According to the article on information warfare below, to which television host did CIA Director John Brennan make his remarks about President Obama?

- _Extract_:
*** Block opens ***

Guiding Obama
into Global Make-Believe
The Orwellian concept of
'information warfare' holds that
propaganda can break down
enemies and decide geopolitical
outcomes, a strategy that has
taken hold of the U.S.
government’s approach to
international crises, especially
the Ukraine showdown
By Ray McGovern
March 15, 2015 "ICH"
- "Consortium
News"
- CIA Director John Brennan told
TV host Charlie Rose on Friday
that, on assuming office,
President Barack Obama “did not
have a good deal of experience”
in intelligence-related matters,
adding – with remarkable
condescension – that now “he has
gone to school and understands
the complexities.”
If that’s the
case, I would strongly suggest
that Obama switch
schools. Judging from his
foreign policy team’s inept and
increasingly dangerous actions
regarding Ukraine and the
endless stream of dubious State
Department and senior military
cry-wolf accusations of a
Russian “invasion,” Obama might
be forgiven for being confused
by the “complexities.”

*** Block closes ***

[Collected data]
*** Block opens ***

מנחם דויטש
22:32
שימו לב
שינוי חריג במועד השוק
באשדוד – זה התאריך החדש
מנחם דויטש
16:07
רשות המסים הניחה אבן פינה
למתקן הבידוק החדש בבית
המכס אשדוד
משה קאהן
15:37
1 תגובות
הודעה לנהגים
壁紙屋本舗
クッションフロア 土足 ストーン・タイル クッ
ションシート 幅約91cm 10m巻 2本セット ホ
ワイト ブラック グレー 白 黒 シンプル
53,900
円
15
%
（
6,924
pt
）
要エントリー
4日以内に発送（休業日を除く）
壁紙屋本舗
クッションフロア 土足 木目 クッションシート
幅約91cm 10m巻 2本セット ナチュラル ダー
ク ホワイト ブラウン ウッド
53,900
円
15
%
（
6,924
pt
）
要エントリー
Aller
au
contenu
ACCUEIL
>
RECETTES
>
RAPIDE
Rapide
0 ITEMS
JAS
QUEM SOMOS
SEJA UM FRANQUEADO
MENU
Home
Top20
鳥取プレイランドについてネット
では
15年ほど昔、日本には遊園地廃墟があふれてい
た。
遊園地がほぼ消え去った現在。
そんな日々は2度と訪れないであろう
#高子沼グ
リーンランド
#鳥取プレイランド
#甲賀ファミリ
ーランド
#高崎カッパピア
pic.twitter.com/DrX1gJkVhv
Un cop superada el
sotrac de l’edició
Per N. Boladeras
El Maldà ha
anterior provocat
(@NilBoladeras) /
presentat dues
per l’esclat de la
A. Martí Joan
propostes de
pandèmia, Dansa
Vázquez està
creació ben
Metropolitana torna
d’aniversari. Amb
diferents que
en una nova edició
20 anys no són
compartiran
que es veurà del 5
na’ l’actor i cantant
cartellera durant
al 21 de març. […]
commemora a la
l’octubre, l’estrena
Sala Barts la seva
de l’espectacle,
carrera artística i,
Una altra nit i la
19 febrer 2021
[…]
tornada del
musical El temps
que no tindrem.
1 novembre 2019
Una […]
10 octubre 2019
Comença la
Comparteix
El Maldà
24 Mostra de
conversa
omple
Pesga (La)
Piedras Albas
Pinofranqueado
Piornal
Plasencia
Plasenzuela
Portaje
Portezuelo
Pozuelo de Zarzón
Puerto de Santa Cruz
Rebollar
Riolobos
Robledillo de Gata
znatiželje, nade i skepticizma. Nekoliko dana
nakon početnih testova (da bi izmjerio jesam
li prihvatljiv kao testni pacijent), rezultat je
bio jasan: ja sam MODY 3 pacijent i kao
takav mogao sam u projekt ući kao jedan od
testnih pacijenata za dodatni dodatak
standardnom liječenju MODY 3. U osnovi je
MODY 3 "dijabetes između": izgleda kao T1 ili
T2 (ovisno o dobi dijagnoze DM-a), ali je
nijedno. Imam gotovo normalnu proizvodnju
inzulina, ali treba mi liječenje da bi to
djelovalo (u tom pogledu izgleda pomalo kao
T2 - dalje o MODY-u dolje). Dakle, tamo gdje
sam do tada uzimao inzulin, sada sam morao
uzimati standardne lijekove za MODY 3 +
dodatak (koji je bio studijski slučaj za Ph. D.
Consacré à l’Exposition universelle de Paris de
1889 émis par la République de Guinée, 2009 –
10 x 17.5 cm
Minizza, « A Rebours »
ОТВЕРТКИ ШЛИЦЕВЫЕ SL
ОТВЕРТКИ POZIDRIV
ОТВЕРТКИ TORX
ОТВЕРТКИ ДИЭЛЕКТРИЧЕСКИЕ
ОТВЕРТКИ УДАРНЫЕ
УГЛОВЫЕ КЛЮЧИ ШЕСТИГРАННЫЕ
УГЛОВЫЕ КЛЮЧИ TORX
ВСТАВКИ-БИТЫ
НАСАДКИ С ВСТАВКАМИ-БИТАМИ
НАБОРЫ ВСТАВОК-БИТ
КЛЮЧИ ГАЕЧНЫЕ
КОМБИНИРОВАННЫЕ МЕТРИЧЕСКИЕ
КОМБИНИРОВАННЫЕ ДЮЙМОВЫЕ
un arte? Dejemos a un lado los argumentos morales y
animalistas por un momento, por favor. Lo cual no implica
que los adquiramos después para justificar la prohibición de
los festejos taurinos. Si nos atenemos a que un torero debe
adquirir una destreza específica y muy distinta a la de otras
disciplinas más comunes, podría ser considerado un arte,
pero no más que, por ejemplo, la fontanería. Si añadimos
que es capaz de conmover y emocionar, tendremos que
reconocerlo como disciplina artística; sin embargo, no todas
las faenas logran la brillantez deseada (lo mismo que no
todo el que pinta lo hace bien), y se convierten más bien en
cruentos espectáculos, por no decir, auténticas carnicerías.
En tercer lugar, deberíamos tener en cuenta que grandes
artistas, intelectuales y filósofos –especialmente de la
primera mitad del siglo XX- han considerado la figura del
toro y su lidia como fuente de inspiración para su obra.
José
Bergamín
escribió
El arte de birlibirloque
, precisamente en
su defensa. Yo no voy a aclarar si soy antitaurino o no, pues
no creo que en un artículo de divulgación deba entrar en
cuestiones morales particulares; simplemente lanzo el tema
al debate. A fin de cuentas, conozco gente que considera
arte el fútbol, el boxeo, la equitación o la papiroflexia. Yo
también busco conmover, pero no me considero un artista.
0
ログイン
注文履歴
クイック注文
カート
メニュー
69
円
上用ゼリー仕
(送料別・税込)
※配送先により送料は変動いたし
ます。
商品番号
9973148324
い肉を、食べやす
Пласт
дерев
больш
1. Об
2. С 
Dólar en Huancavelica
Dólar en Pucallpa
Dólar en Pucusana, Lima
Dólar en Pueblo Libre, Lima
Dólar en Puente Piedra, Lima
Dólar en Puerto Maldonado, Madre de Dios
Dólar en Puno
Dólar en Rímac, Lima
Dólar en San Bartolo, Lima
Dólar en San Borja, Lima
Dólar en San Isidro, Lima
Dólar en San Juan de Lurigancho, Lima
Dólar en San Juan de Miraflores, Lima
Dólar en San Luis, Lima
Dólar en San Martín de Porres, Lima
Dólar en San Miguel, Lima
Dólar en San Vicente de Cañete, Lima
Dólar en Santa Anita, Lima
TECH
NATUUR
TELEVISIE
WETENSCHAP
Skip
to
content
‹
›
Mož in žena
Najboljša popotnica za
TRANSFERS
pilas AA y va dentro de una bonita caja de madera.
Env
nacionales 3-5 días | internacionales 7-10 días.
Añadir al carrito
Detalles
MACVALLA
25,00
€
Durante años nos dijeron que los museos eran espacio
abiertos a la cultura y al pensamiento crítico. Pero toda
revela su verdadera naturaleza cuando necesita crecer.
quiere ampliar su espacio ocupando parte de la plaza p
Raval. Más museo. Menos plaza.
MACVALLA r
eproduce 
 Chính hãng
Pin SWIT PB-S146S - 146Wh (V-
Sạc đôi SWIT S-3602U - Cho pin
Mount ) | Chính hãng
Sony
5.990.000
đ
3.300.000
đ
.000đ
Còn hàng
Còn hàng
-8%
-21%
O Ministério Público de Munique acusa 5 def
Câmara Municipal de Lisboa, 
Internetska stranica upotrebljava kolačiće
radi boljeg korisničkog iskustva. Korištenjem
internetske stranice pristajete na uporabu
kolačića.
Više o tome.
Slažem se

*** Block closes ***

- _Exercise solution_: Charlie Rose